(Spatial grounding data)
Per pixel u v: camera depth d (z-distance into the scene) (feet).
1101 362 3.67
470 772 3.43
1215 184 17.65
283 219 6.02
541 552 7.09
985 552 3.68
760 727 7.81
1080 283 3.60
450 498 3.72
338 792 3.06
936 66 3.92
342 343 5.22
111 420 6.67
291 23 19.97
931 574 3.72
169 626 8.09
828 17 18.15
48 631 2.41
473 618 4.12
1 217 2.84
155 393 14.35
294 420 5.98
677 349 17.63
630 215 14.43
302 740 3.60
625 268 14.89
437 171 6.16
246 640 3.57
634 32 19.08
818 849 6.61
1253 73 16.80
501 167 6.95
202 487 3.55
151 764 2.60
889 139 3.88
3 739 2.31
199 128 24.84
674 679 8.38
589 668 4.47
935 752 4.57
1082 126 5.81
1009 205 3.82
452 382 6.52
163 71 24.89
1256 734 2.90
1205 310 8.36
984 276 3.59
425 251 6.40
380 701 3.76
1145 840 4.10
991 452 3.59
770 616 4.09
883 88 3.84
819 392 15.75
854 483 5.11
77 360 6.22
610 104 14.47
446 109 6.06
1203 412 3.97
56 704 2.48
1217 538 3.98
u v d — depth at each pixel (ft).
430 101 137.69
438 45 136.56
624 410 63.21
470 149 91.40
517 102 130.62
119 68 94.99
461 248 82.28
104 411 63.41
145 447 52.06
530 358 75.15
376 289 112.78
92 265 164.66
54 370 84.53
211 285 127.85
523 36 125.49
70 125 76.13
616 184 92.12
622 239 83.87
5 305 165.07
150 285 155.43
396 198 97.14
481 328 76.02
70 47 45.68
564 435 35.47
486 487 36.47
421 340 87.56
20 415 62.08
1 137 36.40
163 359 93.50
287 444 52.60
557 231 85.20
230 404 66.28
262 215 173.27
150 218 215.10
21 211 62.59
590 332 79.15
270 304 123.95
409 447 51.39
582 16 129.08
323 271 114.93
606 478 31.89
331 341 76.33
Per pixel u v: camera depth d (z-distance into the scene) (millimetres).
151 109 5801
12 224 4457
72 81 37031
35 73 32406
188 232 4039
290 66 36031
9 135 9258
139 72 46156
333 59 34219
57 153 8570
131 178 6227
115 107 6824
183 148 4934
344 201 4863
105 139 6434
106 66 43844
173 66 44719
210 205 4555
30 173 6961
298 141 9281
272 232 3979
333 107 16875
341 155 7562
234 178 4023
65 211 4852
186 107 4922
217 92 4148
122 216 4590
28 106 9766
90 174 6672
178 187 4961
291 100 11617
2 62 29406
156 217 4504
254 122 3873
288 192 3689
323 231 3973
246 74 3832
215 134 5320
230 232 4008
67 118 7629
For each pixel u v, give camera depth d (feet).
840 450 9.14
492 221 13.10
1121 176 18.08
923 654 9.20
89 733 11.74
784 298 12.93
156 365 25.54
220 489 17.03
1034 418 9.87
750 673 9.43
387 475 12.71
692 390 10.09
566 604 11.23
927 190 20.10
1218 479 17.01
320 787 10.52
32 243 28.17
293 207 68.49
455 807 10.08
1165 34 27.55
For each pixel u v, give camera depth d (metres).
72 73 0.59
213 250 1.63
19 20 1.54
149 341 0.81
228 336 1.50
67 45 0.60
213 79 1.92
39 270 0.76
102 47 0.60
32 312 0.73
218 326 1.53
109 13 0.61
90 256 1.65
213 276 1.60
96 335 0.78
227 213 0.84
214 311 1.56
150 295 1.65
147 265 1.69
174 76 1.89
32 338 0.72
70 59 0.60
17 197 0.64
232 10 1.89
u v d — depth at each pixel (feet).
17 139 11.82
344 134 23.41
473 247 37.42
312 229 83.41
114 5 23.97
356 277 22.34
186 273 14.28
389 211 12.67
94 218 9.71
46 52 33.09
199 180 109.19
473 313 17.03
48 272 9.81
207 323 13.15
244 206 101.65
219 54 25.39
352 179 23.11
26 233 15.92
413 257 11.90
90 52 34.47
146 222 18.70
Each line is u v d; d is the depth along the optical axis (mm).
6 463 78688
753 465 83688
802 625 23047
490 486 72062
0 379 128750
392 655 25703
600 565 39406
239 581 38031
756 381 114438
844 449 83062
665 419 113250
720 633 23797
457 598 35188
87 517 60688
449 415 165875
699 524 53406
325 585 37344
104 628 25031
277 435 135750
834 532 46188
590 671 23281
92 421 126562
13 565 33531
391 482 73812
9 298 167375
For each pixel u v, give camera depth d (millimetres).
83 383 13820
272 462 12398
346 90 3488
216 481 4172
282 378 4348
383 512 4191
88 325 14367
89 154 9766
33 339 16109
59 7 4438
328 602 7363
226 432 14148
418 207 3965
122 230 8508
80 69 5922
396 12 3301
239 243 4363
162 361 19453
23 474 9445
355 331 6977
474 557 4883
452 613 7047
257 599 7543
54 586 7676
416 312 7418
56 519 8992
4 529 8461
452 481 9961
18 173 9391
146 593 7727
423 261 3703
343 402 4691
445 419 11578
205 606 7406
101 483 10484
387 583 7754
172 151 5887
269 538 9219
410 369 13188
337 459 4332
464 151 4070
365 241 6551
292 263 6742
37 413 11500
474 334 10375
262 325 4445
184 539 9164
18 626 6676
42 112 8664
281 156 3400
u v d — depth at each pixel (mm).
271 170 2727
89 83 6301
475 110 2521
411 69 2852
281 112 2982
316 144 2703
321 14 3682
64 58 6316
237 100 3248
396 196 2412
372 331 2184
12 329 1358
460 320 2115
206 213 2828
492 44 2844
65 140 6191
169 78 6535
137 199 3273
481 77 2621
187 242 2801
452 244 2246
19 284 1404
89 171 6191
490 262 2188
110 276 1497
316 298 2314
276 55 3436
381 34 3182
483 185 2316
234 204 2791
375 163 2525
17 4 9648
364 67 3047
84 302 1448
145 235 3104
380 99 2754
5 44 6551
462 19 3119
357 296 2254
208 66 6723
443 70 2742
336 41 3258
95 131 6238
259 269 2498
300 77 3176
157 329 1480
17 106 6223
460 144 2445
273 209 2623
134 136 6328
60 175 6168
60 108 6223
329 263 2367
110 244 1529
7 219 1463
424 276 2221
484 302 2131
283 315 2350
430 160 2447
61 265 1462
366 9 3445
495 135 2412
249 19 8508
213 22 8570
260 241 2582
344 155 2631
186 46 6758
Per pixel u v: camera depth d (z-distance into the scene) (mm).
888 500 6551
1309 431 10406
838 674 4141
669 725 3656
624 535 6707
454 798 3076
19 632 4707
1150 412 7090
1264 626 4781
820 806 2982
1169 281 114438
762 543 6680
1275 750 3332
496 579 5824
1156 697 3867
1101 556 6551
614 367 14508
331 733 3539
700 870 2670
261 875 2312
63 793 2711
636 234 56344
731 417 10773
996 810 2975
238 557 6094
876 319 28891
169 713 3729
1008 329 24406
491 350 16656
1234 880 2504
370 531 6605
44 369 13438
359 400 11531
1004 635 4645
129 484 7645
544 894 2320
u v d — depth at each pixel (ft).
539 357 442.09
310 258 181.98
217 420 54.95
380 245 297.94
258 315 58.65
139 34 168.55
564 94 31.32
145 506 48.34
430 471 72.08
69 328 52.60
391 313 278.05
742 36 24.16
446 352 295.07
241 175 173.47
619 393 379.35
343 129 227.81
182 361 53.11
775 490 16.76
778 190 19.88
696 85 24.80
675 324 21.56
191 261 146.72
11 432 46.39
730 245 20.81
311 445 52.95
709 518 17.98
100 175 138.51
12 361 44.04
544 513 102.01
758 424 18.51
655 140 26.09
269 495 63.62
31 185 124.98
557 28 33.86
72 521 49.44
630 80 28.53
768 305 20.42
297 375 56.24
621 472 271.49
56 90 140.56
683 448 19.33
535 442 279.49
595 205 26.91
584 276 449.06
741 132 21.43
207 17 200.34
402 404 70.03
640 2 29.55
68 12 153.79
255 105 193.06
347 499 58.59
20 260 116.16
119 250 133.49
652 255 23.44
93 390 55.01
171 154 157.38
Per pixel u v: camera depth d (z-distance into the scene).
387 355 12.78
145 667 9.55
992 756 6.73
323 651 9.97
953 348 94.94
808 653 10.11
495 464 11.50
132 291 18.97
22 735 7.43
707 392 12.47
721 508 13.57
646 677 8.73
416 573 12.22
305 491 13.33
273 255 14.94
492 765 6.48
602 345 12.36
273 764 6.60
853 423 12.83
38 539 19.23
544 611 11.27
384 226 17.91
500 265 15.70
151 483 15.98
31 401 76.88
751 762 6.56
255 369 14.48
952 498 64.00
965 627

- [What the task requires] State how many lines of the records contain the string "scene". The number is the whole answer.

- [Written reply] 4